Once the chaos begins, there’s an unfortunate glibness about the mass death before us. “They like to get the landmarks,” says Goldblum’s character. But really, the aliens have brought an unthinkable, and unexplored carnage to a huge portion of the Earth. When in all likelihood billions of people die from the destruction of London and India, the film doesn’t bother taking even a moment to grieve—because that would take away from the cornball humor. At the same time, audiences should have been treated to a surfeit spectacle, enough to blow your eardrums out of your head and eyeballs out of your sockets. Instead, editor Adam Wolfe chops the action up into meta-bits; this approach gives the viewer the basic idea of what’s happened, without actually having to follow a shot-by-shot logic. Consider a crucial moment before the finale when an alien ship explodes; the camera should have reveled in this moment, but the cutting never shows the explosion, just some debris falling from where the ship used to be. Keeping the proceedings under two hours diminishes the action scenes (in other words, ruining the only reason to see this film), and truncates its characters—many of which I haven’t even mentioned, including at least two other comic relief characters.
Beyond the choppiness of the editing, Independence Day: Resurgence suffers from some of the worst writing in recent blockbuster memory. Within the screenplay lies every major problem with the film, from its excess of characters to its eye-rollingly stupid dialogue, and finally to the familiar plot (conceived by marrying Aliens with Star Wars).

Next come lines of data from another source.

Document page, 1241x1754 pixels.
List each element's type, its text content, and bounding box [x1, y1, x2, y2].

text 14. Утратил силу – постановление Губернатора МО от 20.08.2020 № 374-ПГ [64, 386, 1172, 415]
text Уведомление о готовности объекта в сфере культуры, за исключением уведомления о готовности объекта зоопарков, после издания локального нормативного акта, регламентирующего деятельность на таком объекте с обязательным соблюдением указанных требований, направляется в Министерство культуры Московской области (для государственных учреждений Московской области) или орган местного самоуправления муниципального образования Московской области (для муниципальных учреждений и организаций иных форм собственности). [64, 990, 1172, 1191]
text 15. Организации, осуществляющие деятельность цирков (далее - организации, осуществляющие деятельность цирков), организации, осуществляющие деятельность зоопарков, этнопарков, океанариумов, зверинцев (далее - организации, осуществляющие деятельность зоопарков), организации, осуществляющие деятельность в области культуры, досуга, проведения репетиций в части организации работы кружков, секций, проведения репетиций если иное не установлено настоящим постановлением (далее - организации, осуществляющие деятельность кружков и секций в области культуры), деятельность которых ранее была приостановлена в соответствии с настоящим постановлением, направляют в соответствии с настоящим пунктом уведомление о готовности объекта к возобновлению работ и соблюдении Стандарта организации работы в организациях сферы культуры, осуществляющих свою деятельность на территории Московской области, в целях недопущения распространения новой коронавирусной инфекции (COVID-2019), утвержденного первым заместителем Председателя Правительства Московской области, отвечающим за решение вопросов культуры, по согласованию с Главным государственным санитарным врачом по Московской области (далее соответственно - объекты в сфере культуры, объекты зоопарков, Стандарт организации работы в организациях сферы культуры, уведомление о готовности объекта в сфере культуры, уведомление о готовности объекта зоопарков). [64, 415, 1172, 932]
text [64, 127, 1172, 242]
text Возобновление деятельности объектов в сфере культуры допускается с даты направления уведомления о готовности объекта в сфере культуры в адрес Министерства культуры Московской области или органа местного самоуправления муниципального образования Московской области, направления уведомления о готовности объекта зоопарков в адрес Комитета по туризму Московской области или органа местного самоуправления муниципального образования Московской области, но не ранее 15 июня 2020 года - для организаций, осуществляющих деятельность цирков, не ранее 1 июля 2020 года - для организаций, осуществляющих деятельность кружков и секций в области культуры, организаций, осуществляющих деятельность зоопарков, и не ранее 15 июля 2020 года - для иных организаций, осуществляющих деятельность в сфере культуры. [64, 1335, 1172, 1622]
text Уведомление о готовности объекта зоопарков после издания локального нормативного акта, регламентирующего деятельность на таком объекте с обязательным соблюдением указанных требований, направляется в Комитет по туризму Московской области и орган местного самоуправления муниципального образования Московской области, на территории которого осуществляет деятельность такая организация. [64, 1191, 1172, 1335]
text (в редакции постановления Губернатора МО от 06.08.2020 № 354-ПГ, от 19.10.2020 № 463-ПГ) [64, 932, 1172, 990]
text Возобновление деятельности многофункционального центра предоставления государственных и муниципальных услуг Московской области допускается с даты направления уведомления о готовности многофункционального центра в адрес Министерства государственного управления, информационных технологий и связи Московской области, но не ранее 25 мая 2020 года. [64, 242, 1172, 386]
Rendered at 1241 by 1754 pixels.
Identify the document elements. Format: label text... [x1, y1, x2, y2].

Also, prepare yourselves for lines like “Get ready for a close encounter, bitch!” and so forth. And watch out for a virulent strain of sequelitis plaguing the story. Once again, a damaged individual decides to clean up his act, shave, and fly a jet into the flying saucer’s sphincter; once again, the survivors celebrate on the salt flats, leaping into each other’s arms and posing for the camera; once again, America is the only country capable of delivering any kind of significant attack against the alien invaders. (You’re welcome, world.)
Although the mind-numbing effect of Independence Day: Resurgence’s intended showmanship cannot be disputed, our minds are numbed for all the wrong reasons. From start to finish, the film feels hollow and empty, the character development obligatory and forced, the action setups undercooked, the plot insultingly predictable. As mentioned, it doesn’t achieve guilty pleasure status, nor is it “so bad it’s good,” and it’s certainly not the “best worst” of its kind. This is sloppy, lazy filmmaking, perhaps Emmerich’s worst film since he arrived in Hollywood in both terms of its writing and technical merits. The production seems concerned less with making a good film, and more about reestablishing a franchise (complete with the promise of a sequel) for Fox’s financial security. Indeed, the whole thing feels like a desperate and failed attempt to repeat the spirit of the original, instead of trying to improve upon it. And any film that makes the original Independence Day seem intelligent and well-made by comparison suffers from some significant troubles.